Helen Ellis reviews 'Trouble sleeping' by Nick Ward (Warehouse Theatre until November 12)

THE SENSE of being trapped in our own isolation and egoistical prison. The constant striving and utter hopelessness of ever breaking free. These are common themes in theatre as well as cinema today.

But Nick Ward, who is the writer and director of Trouble sleeping, explores them with a sensitivity, passion and inventiveness which can be uncommon in a theatre where increasingly there are no happy endings.

Nick Ward wrote and directed Dakota Road, a Channel Four film, and has had several plays produced. He manages to move from realism to surrealism, from the humdrum and drudgery of everyday life to existential philosophy without distancing you from the characters. Rather he draws you irresistibly into their lives, their psyche, their outlook and the circumstances they now find themselves in.
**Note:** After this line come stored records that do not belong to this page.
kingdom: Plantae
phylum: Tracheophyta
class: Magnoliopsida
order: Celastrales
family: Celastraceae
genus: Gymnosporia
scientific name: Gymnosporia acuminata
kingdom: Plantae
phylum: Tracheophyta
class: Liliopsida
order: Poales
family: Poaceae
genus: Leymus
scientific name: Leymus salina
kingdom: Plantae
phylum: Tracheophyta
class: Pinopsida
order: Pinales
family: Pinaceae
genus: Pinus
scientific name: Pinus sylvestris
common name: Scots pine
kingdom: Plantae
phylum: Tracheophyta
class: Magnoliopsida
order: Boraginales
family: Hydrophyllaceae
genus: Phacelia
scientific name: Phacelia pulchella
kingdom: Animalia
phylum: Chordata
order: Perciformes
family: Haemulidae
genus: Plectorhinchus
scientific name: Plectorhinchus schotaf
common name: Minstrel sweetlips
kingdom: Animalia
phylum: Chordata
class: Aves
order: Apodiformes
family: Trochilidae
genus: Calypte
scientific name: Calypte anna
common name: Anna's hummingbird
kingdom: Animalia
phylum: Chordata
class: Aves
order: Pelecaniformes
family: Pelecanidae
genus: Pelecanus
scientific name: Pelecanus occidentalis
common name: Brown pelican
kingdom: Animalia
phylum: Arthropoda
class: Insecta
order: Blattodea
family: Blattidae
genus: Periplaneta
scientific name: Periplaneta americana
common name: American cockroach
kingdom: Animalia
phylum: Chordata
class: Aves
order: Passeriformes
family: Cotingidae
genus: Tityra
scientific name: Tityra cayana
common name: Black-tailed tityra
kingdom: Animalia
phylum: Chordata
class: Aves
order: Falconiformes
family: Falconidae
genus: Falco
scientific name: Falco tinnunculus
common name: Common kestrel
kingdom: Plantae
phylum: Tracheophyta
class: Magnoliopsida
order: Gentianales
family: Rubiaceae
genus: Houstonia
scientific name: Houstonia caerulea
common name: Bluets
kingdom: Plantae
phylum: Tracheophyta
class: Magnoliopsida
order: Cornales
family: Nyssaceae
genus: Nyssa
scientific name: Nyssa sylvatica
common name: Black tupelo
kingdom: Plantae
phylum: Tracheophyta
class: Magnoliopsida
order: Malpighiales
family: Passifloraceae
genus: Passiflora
Neither are we left only with a Nietzschean despair. Somehow we are always left with a certain optimism because of the very humanity of the characters. While the characters in Trouble sleeping are larger than life, violent and ridden with strangled passion, they never repulse the audience or leave it in disbelief.

The ‘humanity’ of the characters is not portrayed in a narrow way, as despite it all ‘we are all innately good’. Ward lets the full scope of our pain and longing come into view, in a society which shackles this longing and pain and will not let it roam free.

The play is perhaps slow to start, setting up the story of a mother and son living alone together in the Fens - work the audience could have done itself. But the slow pace of the beginning juxtaposes and puts into sharp focus the speed with which we catch a glimpse of the real essence of the characters, as it explodes violently onto the stage at the end.

Throughout, detailed and powerful performances from the whole cast seduce the audience into the everyday of the characters’ lives and what lies beneath.

The Warehouse Theatre is in East Croydon. This play is worth the 15-minute journey from London, Victoria.